• _Short task_: Pull every line from the listing below and reproduce each one without any changes.

• _Supplied records_:
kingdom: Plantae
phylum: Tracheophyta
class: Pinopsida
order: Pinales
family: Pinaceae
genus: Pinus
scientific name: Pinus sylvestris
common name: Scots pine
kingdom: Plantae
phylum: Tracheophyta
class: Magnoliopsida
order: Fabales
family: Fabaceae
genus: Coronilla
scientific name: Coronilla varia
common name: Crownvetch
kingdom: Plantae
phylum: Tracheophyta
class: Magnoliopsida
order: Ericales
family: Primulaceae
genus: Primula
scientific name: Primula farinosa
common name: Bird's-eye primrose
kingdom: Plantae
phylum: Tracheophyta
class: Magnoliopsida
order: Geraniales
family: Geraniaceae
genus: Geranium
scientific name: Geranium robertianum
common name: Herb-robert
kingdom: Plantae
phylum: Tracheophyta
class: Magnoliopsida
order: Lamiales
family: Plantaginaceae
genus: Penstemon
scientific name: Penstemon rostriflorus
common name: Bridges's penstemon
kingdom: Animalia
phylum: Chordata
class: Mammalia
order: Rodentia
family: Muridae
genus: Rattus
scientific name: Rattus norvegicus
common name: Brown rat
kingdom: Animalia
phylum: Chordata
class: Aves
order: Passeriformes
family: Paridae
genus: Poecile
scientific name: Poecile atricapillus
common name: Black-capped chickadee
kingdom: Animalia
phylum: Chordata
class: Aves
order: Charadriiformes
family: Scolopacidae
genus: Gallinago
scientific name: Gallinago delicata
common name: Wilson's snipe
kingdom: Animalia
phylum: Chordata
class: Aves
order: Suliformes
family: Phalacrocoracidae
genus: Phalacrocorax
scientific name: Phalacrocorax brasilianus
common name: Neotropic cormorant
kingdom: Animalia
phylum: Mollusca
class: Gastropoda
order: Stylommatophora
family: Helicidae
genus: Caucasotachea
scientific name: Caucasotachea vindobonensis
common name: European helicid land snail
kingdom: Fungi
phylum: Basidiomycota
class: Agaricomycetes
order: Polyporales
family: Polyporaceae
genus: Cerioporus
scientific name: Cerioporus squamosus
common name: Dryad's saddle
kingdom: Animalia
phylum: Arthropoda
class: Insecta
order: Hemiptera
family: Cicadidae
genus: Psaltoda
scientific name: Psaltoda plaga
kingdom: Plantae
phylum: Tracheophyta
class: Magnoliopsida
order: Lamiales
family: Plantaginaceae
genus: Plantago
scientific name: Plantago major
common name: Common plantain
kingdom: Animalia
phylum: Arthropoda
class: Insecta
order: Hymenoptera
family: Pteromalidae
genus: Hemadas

• _Answer below_:
kingdom: Plantae
phylum: Tracheophyta
class: Pinopsida
order: Pinales
family: Pinaceae
genus: Pinus
scientific name: Pinus sylvestris
common name: Scots pine
kingdom: Plantae
phylum: Tracheophyta
class: Magnoliopsida
order: Fabales
family: Fabaceae
genus: Coronilla
scientific name: Coronilla varia
common name: Crownvetch
kingdom: Plantae
phylum: Tracheophyta
class: Magnoliopsida
order: Ericales
family: Primulaceae
genus: Primula
scientific name: Primula farinosa
common name: Bird's-eye primrose
kingdom: Plantae
phylum: Tracheophyta
class: Magnoliopsida
order: Geraniales
family: Geraniaceae
genus: Geranium
scientific name: Geranium robertianum
common name: Herb-robert
kingdom: Plantae
phylum: Tracheophyta
class: Magnoliopsida
order: Lamiales
family: Plantaginaceae
genus: Penstemon
scientific name: Penstemon rostriflorus
common name: Bridges's penstemon
kingdom: Animalia
phylum: Chordata
class: Mammalia
order: Rodentia
family: Muridae
genus: Rattus
scientific name: Rattus norvegicus
common name: Brown rat
kingdom: Animalia
phylum: Chordata
class: Aves
order: Passeriformes
family: Paridae
genus: Poecile
scientific name: Poecile atricapillus
common name: Black-capped chickadee
kingdom: Animalia
phylum: Chordata
class: Aves
order: Charadriiformes
family: Scolopacidae
genus: Gallinago
scientific name: Gallinago delicata
common name: Wilson's snipe
kingdom: Animalia
phylum: Chordata
class: Aves
order: Suliformes
family: Phalacrocoracidae
genus: Phalacrocorax
scientific name: Phalacrocorax brasilianus
common name: Neotropic cormorant
kingdom: Animalia
phylum: Mollusca
class: Gastropoda
order: Stylommatophora
family: Helicidae
genus: Caucasotachea
scientific name: Caucasotachea vindobonensis
common name: European helicid land snail
kingdom: Fungi
phylum: Basidiomycota
class: Agaricomycetes
order: Polyporales
family: Polyporaceae
genus: Cerioporus
scientific name: Cerioporus squamosus
common name: Dryad's saddle
kingdom: Animalia
phylum: Arthropoda
class: Insecta
order: Hemiptera
family: Cicadidae
genus: Psaltoda
scientific name: Psaltoda plaga
kingdom: Plantae
phylum: Tracheophyta
class: Magnoliopsida
order: Lamiales
family: Plantaginaceae
genus: Plantago
scientific name: Plantago major
common name: Common plantain
kingdom: Animalia
phylum: Arthropoda
class: Insecta
order: Hymenoptera
family: Pteromalidae
genus: Hemadas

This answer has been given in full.